Steve Hebert for The New York Times
Penguins will replace polar bears as the animal illustration of choice. Reds will be more cherry than scarlet and greens more emerald than moss. Pet lovers will find a wider range of options, as will people who want to explain why they aren’t able to afford a gift. And many cards — like this year — will feature less ebullient messages.
“We’re calling it a hopeful season,” said Cheryl Gaines, the editorial director for individual-sale Christmas cards at Hallmark. “We’re seeing a lot of the word ‘merry,’ but we’re making sure there’s some hope in there because not everyone has a merry Christmas.”
Employees at Hallmark, the family-owned greeting card giant based here, tailor next year’s line based on the sales data, trend analysis and consumer research that the company obsessively collects.

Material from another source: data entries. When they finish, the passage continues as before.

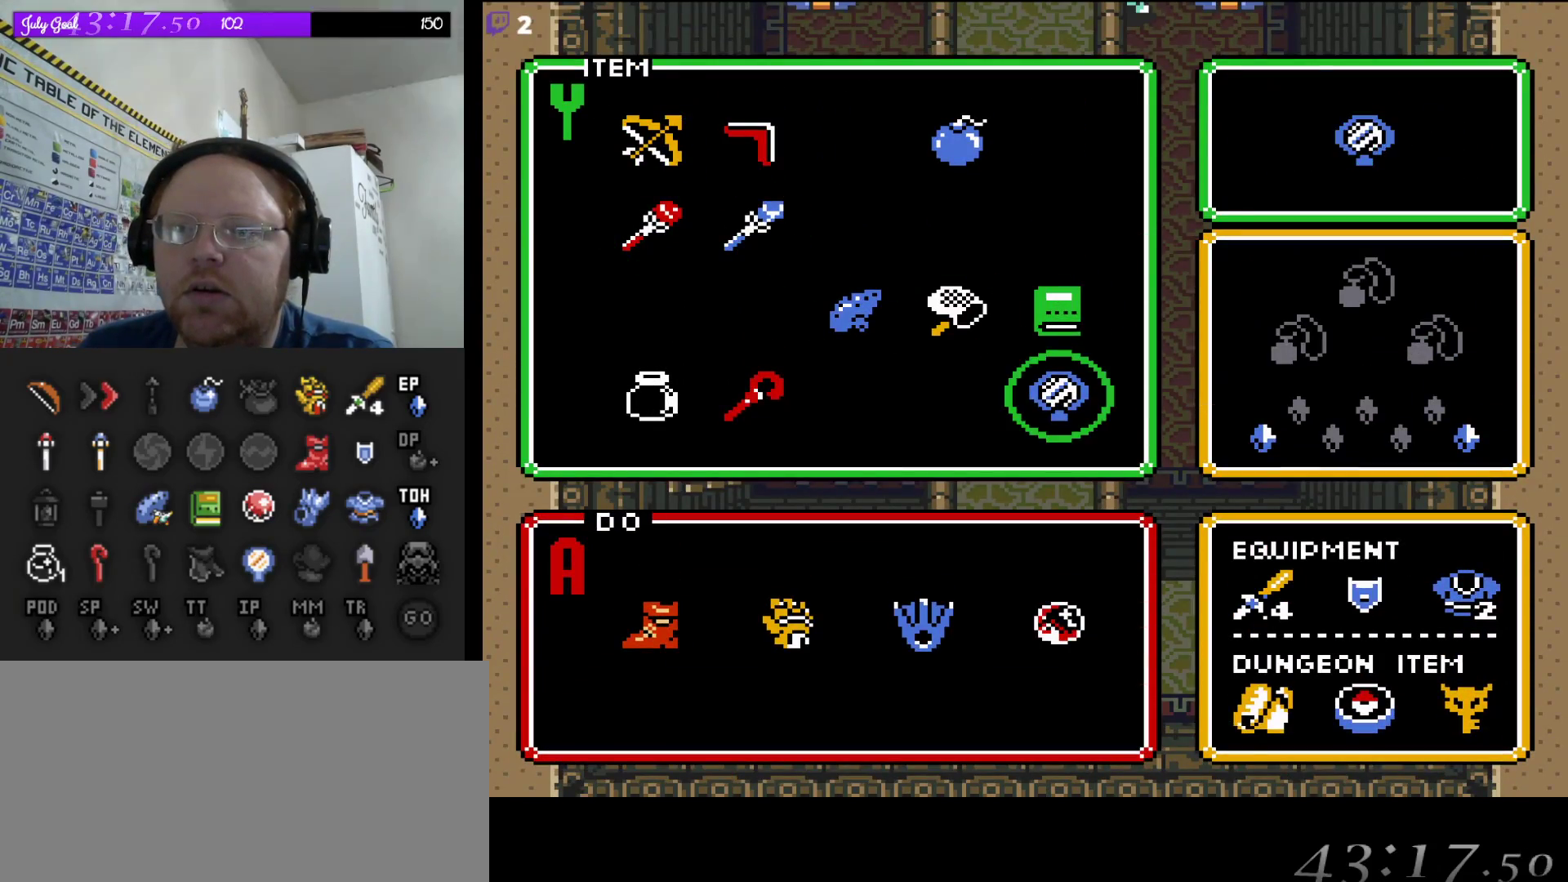
{"buttons": ["DPAD_LEFT"], "events": [[17, "DPAD_DOWN", "up"], [100, "START", "down"], [267, "START", "up"], [383, "DPAD_LEFT", "down"]]}
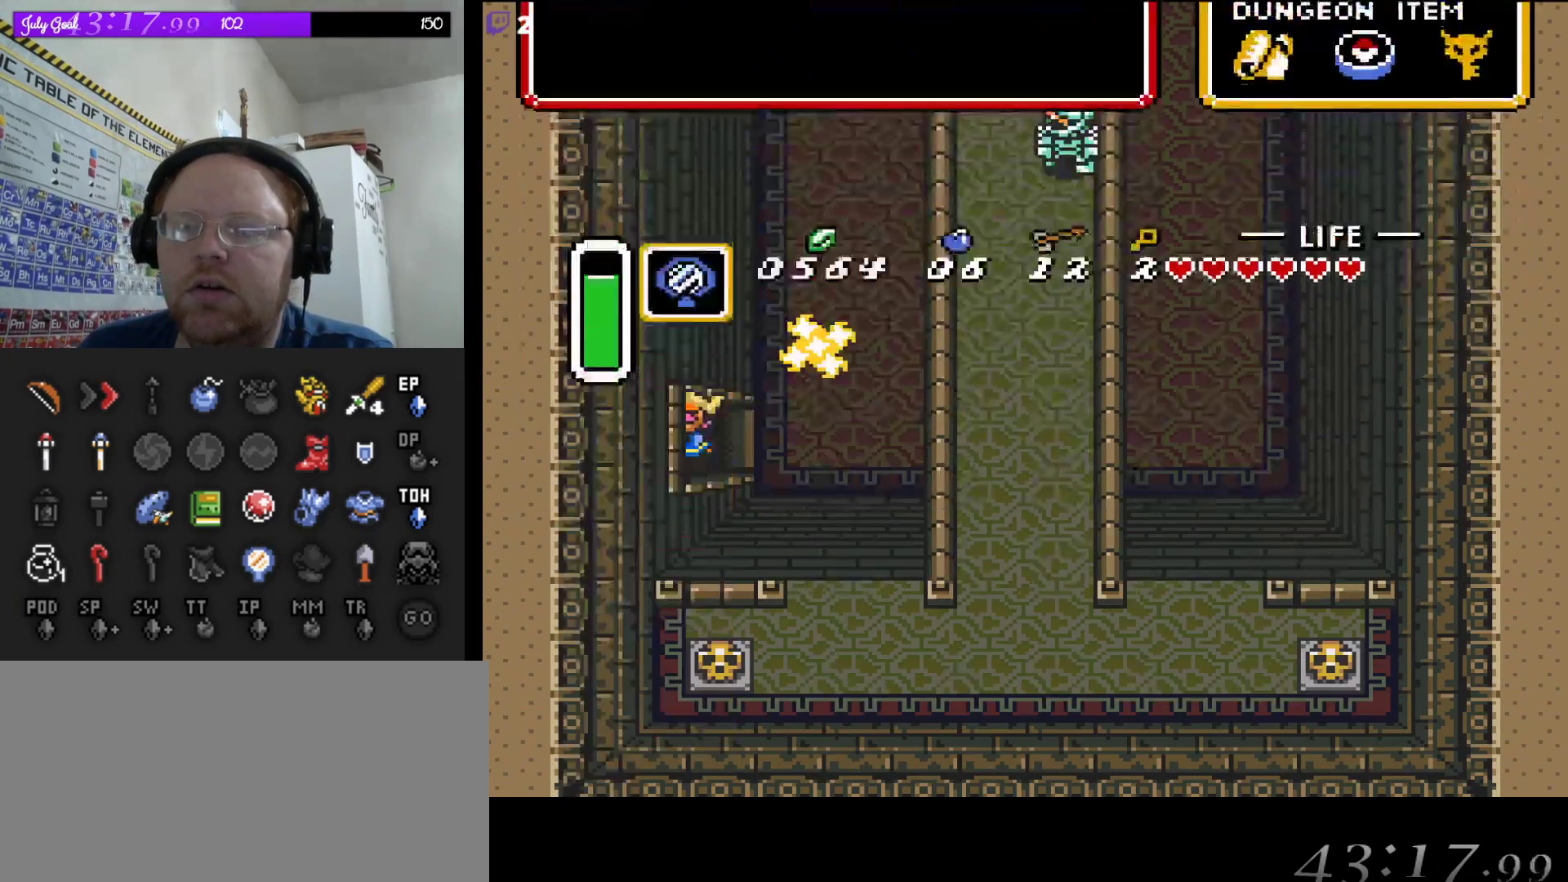
{"buttons": ["DPAD_LEFT"], "events": []}
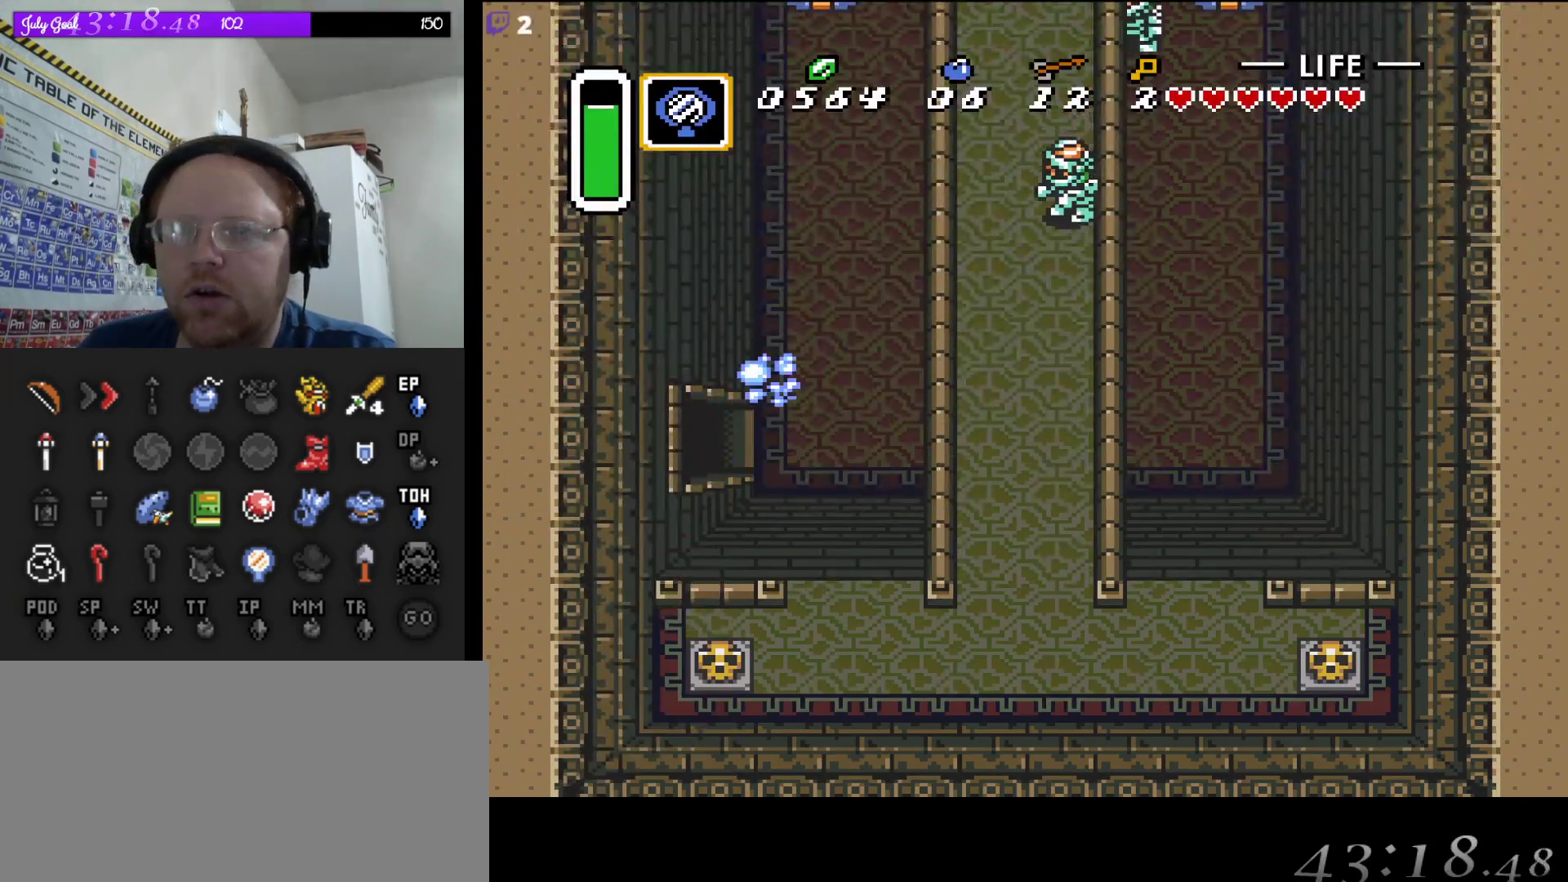
{"buttons": [], "events": [[500, "DPAD_LEFT", "up"]]}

But with Christmas in particular, the tinkering is done with great caution. So among the evergreen cards destined for mantels and mailboxes, there will be, as has been for more than a half century, a handful of cards featuring the sweet watercolor portraits of animals and angels signed simply, “Mary.”
The designs were created by Mary Hamilton, whose desk last week was covered with paint, brushes and a drying study of a teddy bear dressed as Santa Claus. Like the company she works for, Ms. Hamilton is celebrating — and in the greeting card world, celebrations are serious business — a significant anniversary this year.

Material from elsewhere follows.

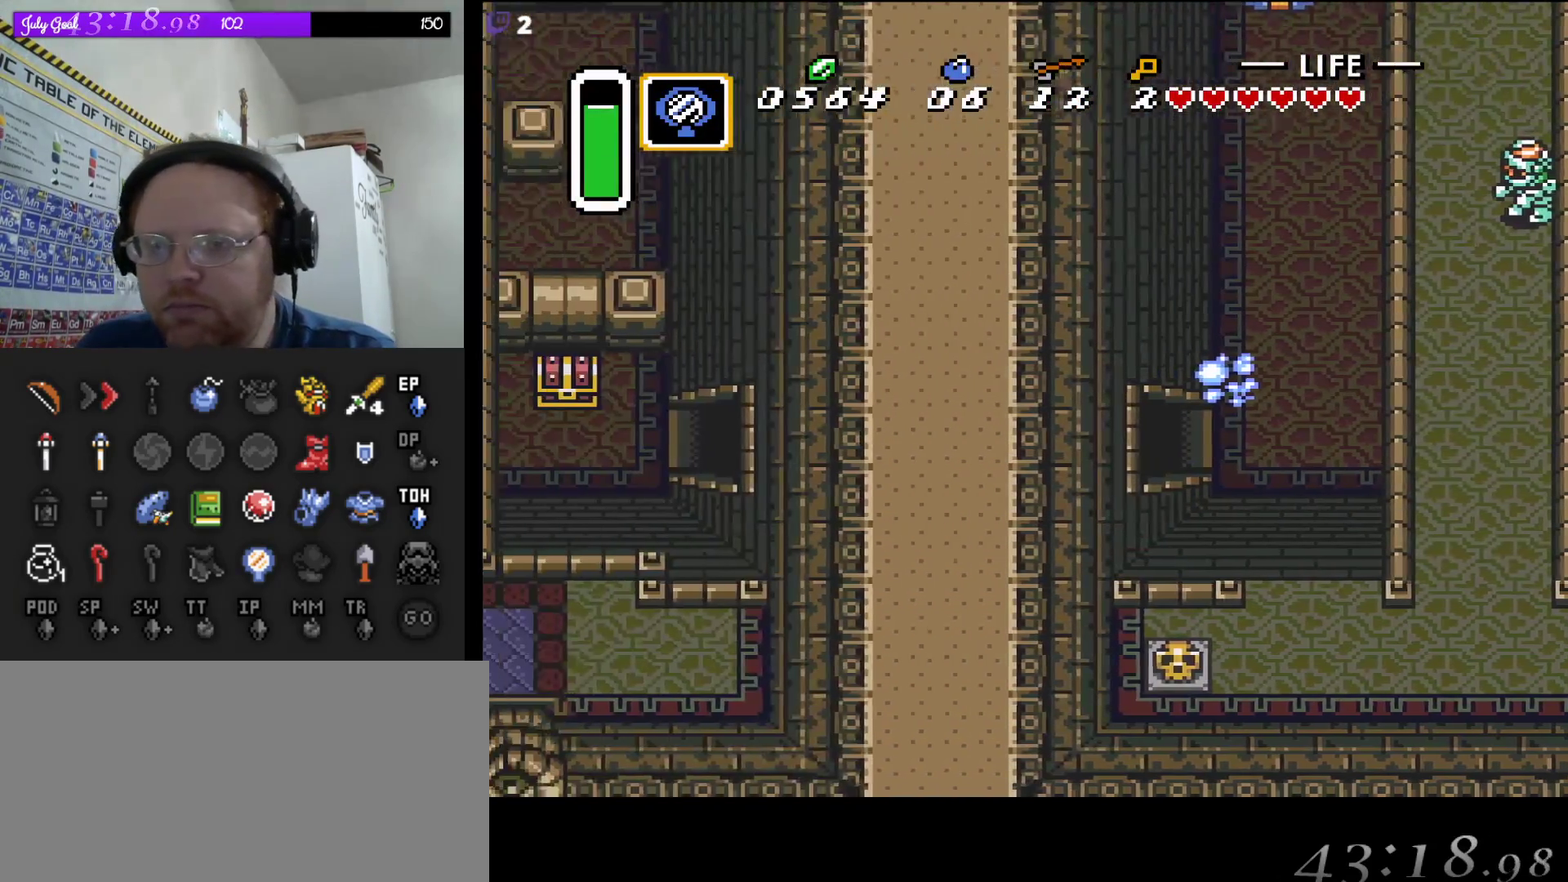
{"buttons": [], "events": []}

“She is our rock star,” said Teri Ann Drake, who runs the company’s creative division, referring to the woman who is one of the few artists here to be known as a master artist, and who is allowed to sign her name on her work. She gets regular fan mail.
Her slight stature and shy manner belie her reputation among her colleagues, who say Ms. Hamilton has groupies and — noting her use of a single name — describe her as “Hallmark’s Cher.”
The company has been selling cards for 100 years now and for more than half that time — 55 years to be exact — the works of Ms. Hamilton have been among them. Now 74 and widowed, she continues to work four days a week designing cards. She said she was the longest tenured of Hallmark’s 13,400 employees — except for the chairman, Donald J. Hall — and had produced more than 3,000 designs.
Christmas is the most lucrative holiday of the year for the card industry, with an estimated 1.5 billion Christmas cards — about half of them from Hallmark — sent last year alone, a spokeswoman for the company said. It has been Christmas for months here, and even after gifts are unwrapped and shedding trees are hauled away, artists and copywriters will spend months more poring over data and feedback on this year’s work in order to complete next year’s offerings.
But the holidays arrive at a time of uncertainty for Hallmark, which has struggled with declining revenue and layoffs in recent years. The company is in the midst of a branding effort intended to encourage consumers to make cards an everyday purchase rather than just for special occasions.
The company is also working on a deal with the United States Postal Service that would allow the sale of cards with prepaid postage that can be dropped directly in the mail. And it is continuing to press uneasily into the market for digital e-cards that so many have predicted will make the company’s core business irrelevant.
Ms. Hamilton, though, does not worry about the future of the company she joined at age 19 after deciding to forgo a secretarial career. But she acknowledges that she has seen a lot of change. When she started, the current chief executive had not been born and computers were decades away from transforming the company.
But those changes are not apparent at her desk. Though her color palette has brightened over the years and animal heads have shrunk a bit from cartoonish proportions of earlier years, her distinctive style (soft paintings she calls “cutes”) and her choice of subject (small animals, angels, sprites and, most frequently, teddy bears) remain much the same.
She does not enjoy sarcasm. And she mostly ignores the computer behind her desk. She thinks cards are going to be around for a while. “I think people like something they can save,” she said.